Violência atinge áreas até agora “intocáveis”
Acossados pelo Exército, em operações apoiadas por forças internacionais, os insurgentes que actuam no Norte de Moçambique estão a fugir para zonas que até agora estavam tranquilas
Pelo menos sete pessoas foram mortas, quatro delas decapitadas, em recentes ataques jihadistas no Nordeste de Moçambique, violência que agora atinge áreas até agora intocáveis, causando novos deslocamentos em massa.
De acordo com a ONU e a ONG Save the Children, citadas pela Reuters, na terça-feira, 10 mil pessoas abandonaram as aldeias. O país é atormentado desde 2017 pela violência jihadista que já matou quase 4 mil pessoas, segundo a ONG Acled, e forçou cerca de 800 mil a fugir.
Os grupos armados estavam, principalmente, no extremo Nordeste da província de Cabo Delgado, região rica em recursos, perto da fronteira com a Tanzânia. Mas no início de Junho, uma série de ataques ocorreu mais ao Sul, no distrito de Ancuabe, a 45 quilómetros da cidade portuária de Pemba, capital da província. Uma área considerada “segura” até agora, observa a Save the Children.
“Pelo menos quatro pessoas foram decapitadas nestes ataques recentes, o primeiro no distrito”, disse a ONG em comunicado. Moradores das aldeias vizinhas que fugiram descreveram decapitações, estupros, incêndios em casas e sequestros, disse a ONG. Num outro ataque, na semana passada, dois seguranças que trabalhavam numa mina no mesmo distrito foram mortos.
Segundo fontes diplomáticas e humanitárias, as viagens foram restringidas desde o início do mês, devido ao aumento da violência.
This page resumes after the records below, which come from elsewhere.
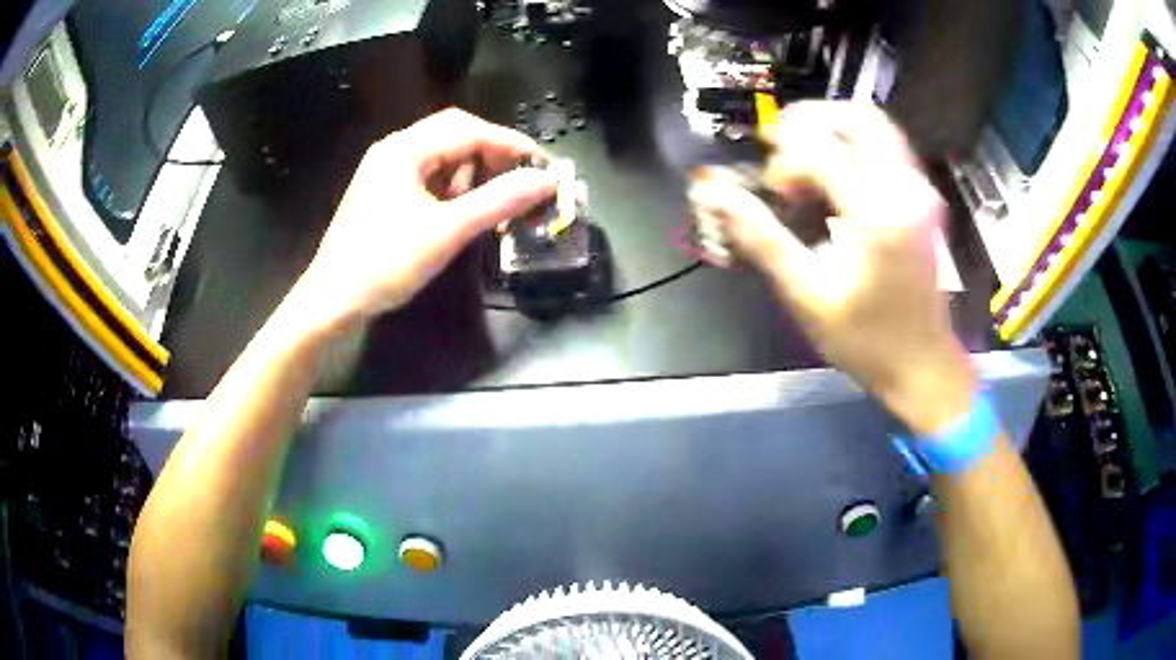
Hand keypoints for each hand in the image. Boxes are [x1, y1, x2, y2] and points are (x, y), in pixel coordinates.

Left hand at [293, 108, 555, 330]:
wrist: (333, 302)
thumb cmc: (386, 262)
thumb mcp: (448, 230)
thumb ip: (499, 200)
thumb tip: (547, 180)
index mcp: (405, 148)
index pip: (469, 129)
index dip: (511, 144)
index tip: (545, 166)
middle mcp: (395, 150)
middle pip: (455, 135)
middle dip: (492, 155)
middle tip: (521, 180)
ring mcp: (386, 172)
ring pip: (442, 157)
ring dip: (473, 173)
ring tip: (493, 203)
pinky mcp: (385, 194)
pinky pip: (428, 178)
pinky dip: (453, 189)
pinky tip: (463, 212)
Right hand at [689, 101, 975, 434]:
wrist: (923, 365)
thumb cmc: (866, 339)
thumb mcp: (807, 295)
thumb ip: (761, 238)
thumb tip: (713, 193)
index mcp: (877, 213)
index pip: (820, 150)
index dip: (784, 158)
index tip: (769, 189)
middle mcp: (905, 189)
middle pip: (859, 116)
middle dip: (812, 119)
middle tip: (780, 145)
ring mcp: (921, 192)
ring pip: (877, 127)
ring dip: (834, 130)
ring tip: (804, 159)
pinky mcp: (925, 200)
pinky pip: (889, 149)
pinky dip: (856, 147)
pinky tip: (836, 177)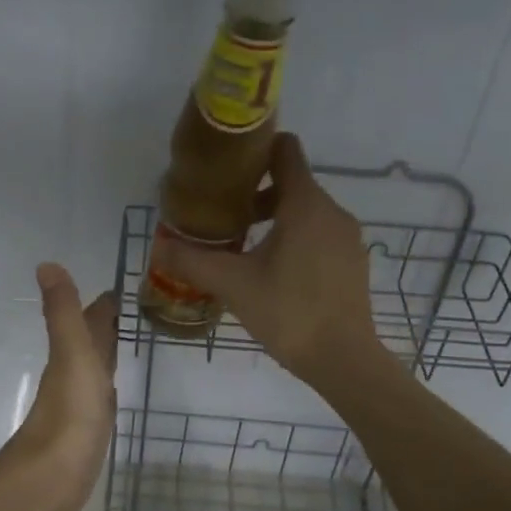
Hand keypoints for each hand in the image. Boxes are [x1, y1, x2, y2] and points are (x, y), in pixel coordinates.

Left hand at [2, 263, 118, 510]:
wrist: (51, 479)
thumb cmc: (69, 415)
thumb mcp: (72, 356)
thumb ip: (63, 313)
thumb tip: (46, 264)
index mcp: (73, 355)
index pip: (90, 320)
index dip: (104, 303)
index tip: (123, 287)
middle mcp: (75, 375)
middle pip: (92, 343)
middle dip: (107, 325)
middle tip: (132, 309)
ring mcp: (81, 405)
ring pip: (97, 369)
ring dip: (108, 353)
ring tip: (127, 340)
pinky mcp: (88, 432)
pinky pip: (102, 399)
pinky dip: (108, 387)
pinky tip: (113, 390)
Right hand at [153, 133, 383, 389]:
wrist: (343, 360)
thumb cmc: (288, 312)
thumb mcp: (233, 285)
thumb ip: (192, 261)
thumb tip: (158, 246)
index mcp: (306, 205)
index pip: (286, 151)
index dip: (257, 150)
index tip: (227, 166)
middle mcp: (332, 212)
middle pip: (292, 183)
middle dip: (256, 193)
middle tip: (222, 215)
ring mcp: (347, 238)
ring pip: (306, 211)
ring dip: (274, 219)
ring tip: (243, 246)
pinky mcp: (352, 262)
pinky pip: (319, 235)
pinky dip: (295, 238)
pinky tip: (273, 270)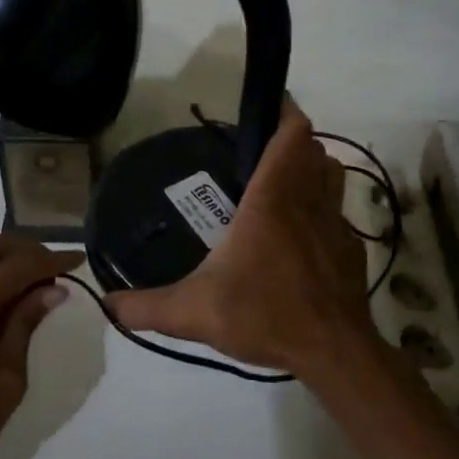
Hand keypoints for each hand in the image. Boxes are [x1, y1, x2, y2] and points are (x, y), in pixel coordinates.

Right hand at [108, 101, 373, 376]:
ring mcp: (336, 224)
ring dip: (315, 168)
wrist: (332, 352)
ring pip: (334, 175)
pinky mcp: (351, 250)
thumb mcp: (193, 312)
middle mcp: (308, 202)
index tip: (268, 106)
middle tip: (261, 152)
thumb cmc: (264, 315)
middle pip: (315, 150)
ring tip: (285, 181)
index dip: (285, 113)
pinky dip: (325, 207)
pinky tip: (303, 233)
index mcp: (272, 200)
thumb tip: (106, 304)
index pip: (291, 136)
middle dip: (294, 142)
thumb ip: (146, 306)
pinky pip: (340, 212)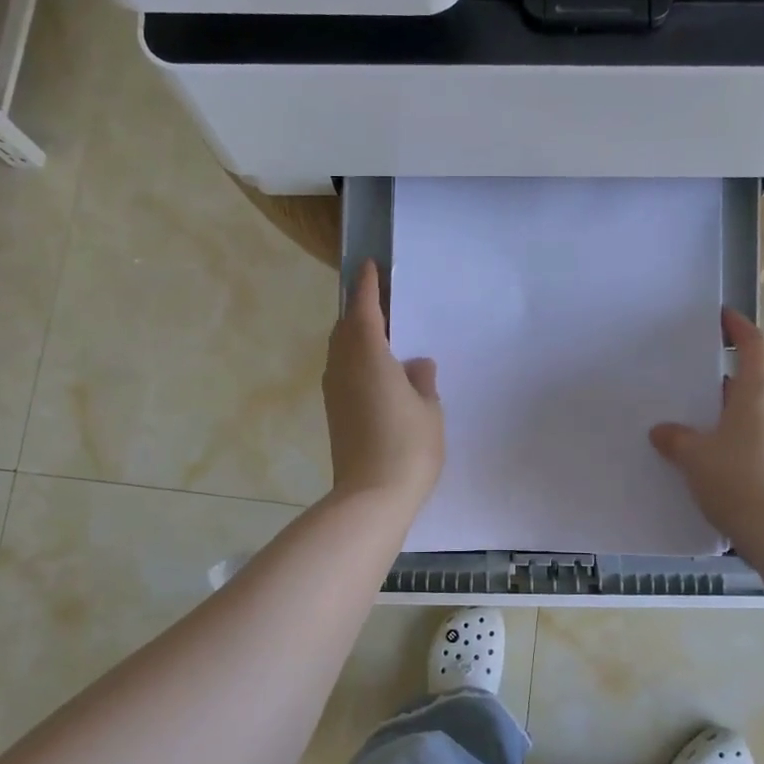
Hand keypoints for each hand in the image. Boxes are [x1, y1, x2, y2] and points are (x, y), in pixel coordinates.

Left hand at [323, 260, 444, 509]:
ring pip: (340, 351)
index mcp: (369, 356)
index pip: (365, 310)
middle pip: (346, 328)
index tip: (369, 267)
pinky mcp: (335, 414)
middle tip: (381, 301)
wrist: (372, 497)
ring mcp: (335, 392)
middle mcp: (344, 368)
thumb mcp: (429, 409)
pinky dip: (354, 359)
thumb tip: (417, 365)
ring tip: (380, 334)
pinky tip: (375, 370)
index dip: (368, 287)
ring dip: (355, 336)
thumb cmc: (408, 447)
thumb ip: (423, 381)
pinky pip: (342, 371)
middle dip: (360, 310)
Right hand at [650, 307, 763, 553]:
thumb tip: (663, 431)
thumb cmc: (738, 479)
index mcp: (759, 392)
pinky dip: (726, 434)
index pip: (753, 345)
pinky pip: (748, 436)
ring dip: (721, 407)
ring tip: (685, 412)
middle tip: (685, 370)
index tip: (719, 317)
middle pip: (750, 377)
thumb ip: (675, 438)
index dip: (737, 327)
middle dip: (719, 372)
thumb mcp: (694, 456)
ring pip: (747, 410)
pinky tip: (700, 450)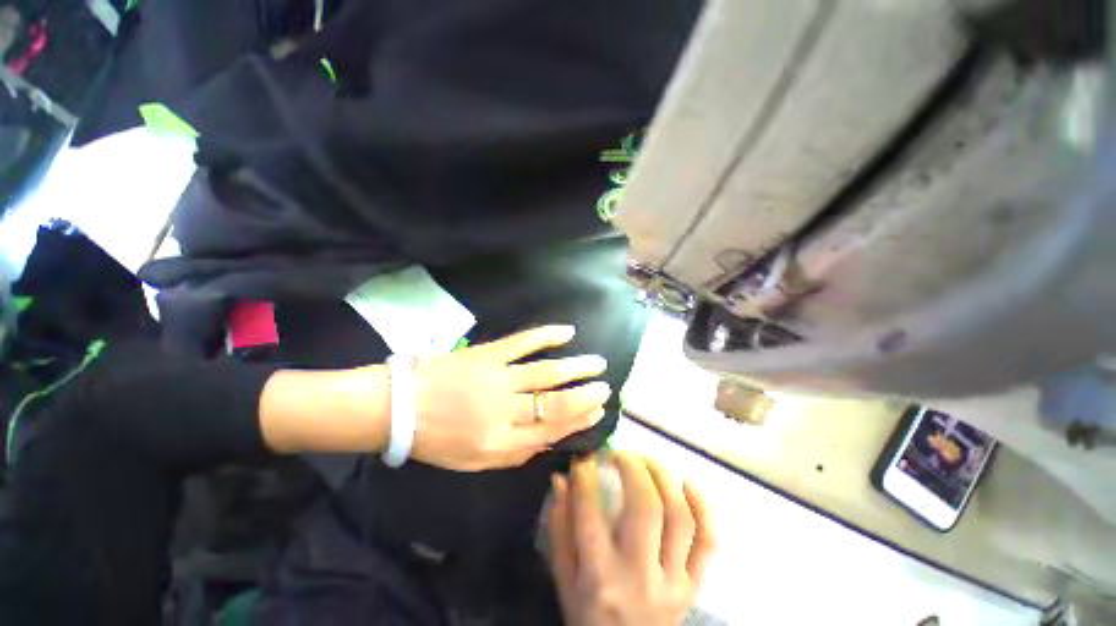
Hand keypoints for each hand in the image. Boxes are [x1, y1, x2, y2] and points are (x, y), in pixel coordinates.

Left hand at [409, 326, 611, 470]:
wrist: (399, 406)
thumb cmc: (436, 439)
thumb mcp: (474, 461)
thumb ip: (514, 454)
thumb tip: (549, 439)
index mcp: (499, 442)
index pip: (550, 431)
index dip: (579, 420)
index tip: (597, 411)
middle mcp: (504, 410)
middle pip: (554, 403)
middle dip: (585, 396)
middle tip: (606, 387)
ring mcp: (497, 377)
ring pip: (546, 373)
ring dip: (576, 368)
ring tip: (597, 363)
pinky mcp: (488, 353)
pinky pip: (522, 342)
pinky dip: (546, 335)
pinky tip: (567, 332)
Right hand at [548, 452, 715, 625]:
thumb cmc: (588, 616)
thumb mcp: (564, 579)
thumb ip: (560, 528)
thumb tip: (561, 479)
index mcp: (599, 577)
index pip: (590, 513)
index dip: (585, 476)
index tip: (585, 457)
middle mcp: (639, 576)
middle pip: (646, 508)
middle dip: (633, 467)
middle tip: (621, 452)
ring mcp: (673, 582)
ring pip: (679, 517)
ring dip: (664, 477)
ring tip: (648, 459)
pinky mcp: (693, 586)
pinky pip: (708, 542)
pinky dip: (703, 507)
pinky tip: (688, 481)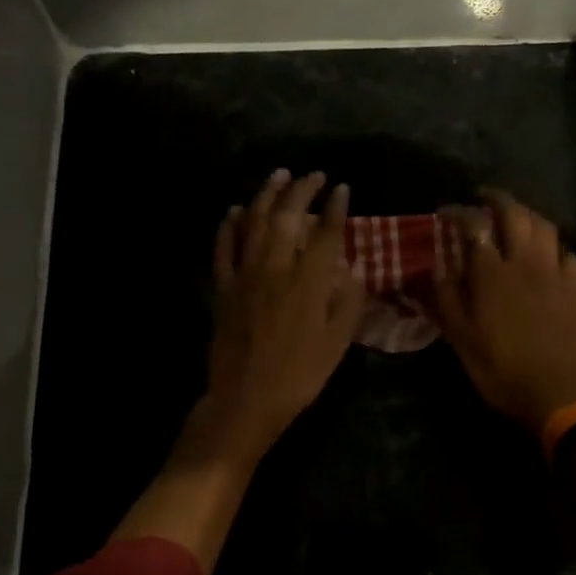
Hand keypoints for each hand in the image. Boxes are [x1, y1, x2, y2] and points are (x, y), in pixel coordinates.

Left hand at [196, 169, 363, 463]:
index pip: (325, 233)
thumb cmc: (299, 375)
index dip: (336, 208)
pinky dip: (229, 225)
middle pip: (287, 217)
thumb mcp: (338, 344)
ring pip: (253, 223)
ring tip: (278, 176)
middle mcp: (276, 268)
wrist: (247, 399)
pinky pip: (223, 248)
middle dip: (302, 190)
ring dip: (266, 194)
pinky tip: (235, 210)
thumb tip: (351, 271)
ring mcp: (245, 275)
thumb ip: (348, 303)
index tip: (342, 189)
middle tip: (314, 175)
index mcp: (309, 282)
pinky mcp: (223, 287)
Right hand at [432, 189, 575, 434]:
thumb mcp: (459, 337)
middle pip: (515, 213)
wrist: (553, 392)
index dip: (459, 212)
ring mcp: (555, 273)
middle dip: (497, 199)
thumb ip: (446, 296)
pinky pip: (568, 253)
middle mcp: (525, 262)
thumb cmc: (498, 367)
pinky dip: (554, 246)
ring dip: (528, 214)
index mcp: (492, 273)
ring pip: (545, 226)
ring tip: (515, 218)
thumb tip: (437, 265)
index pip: (474, 225)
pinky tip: (547, 255)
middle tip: (483, 198)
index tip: (446, 211)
Após um grande ataque no ano passado, no entanto, a violência diminuiu em intensidade, em parte, devido ao envio de forças militares regionais.
Um ataque mortal à cidade portuária de Palma, em Março de 2021, forçou a companhia francesa de energia Totalenergies a suspender um projecto de gás natural de 16,5 mil milhões de euros a poucos quilómetros de distância.
Desde Julho, o Rwanda e países vizinhos da África Austral enviaram mais de 3.100 soldados para apoiar o Exército moçambicano em dificuldades. No entanto, grupos jihadistas do interior continuaram a realizar ataques esporádicos, adoptando tácticas de guerrilha mais tradicionais.
As forças regionais (Samim) disseram em comunicado, na quinta-feira, que mataram “vários terroristas” numa operação. Os militares perderam um homem e seis ficaram feridos. Por sua vez, o portavoz do Secretário-geral da ONU disse que mais de 17 mil pessoas, maioritariamente mulheres e crianças, foram forçadas a fugir das casas nos distritos de
Ancuabe e Chiure, na província moçambicana de Cabo Delgado, após os ataques da semana passada.
Emconferênciadeimprensa, o porta-voz do SecretárioGeral, Stéphane Dujarric, fez uma breve actualização sobre a situação em Moçambique após os ataques registados na semana anterior, indicando que, até ao momento, as organizações humanitárias ajudaram mais de 1.700 pessoas, enquanto o serviço aéreo humanitário da ONU continua a transportar suprimentos.
Moçambique tenta regularmente tranquilizar os seus investidores sobre os progressos na luta contra os jihadistas. A descoberta, em 2010, das maiores reservas de gás natural da África subsahariana levou o Governo a esperar biliões em receitas anuais de projectos de gás, um ganho inesperado para o país, cujo PIB é de cerca de 13 biliões de euros. A maioria desses projectos está agora parada.
A violência também causou uma crise humanitária entre a população deslocada. Os Estados Unidos anunciaram, terça-feira, durante a visita a Moçambique da diplomata número três, Victoria Nuland, 28,3 milhões de euros de ajuda através do Programa Alimentar Mundial (PAM).